Mas, além disso, quando tiramos os olhos dos nossos próprios sofrimentos para os por nos sofrimentos inauditos de Cristo, esvaziamos a nossa Cruz pessoal de qualquer elemento de tragédia e solidão, e vemos nela um tesouro, uma “carícia divina” que passamos a agradecer do fundo da alma. Obrigado, Senhor!, é o que dizemos diante de quaisquer circunstâncias adversas. O Senhor retira então o que há de mais áspero, incômodo e doloroso nos nossos sofrimentos e eles deixam de pesar e oprimir; pelo contrário, preparam a alma para a oração e dilatam o coração para que seja mais generoso e compreensivo com os outros.
Já o cristão que recusa sistematicamente o sacrifício e não se conforma com as contrariedades e a dor, nunca encontra Cristo no caminho da sua vida, como também não encontra a felicidade. Quantos cristãos não se sentem tristes no final do dia, abatidos e sem impulso vital, por não terem sabido santificar, não já as grandes contradições, mas as pequenas contrariedades que foram surgindo ao longo da jornada!

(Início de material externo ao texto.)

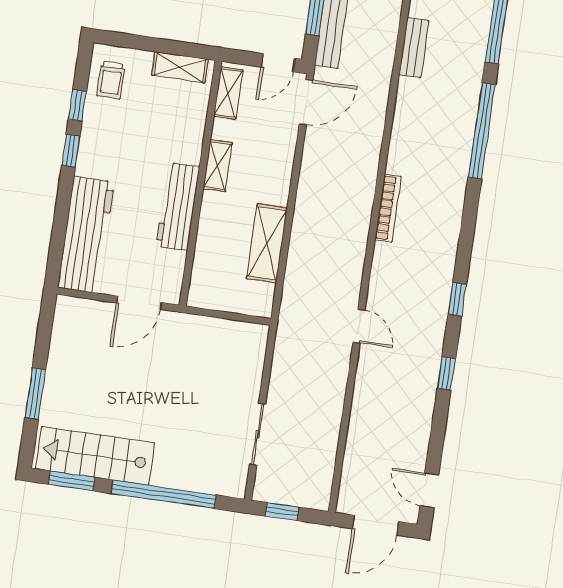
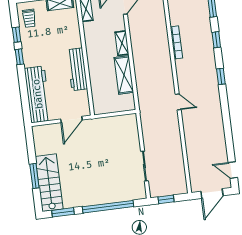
shelving: (218, 166) -> (122, 43), moved
window: (446, 373) -> (216, 40), moved
stairs: (95, 456) -> (49, 183), moved, turned 90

Vamos dizer a Jesus que queremos segui-Lo em todos os passos da sua vida e da nossa, que nos ajude a levar a Cruz de cada dia com garbo. Pedimos-lhe que nos acolha entre os seus discípulos mais íntimos. “Senhor”, suplicamos-lhe, “toma-me como sou, com os meus defeitos, com as minhas debilidades; mas faz-me chegar a ser como Tu desejas” (São João Paulo ll), como fizeste com Simão Pedro.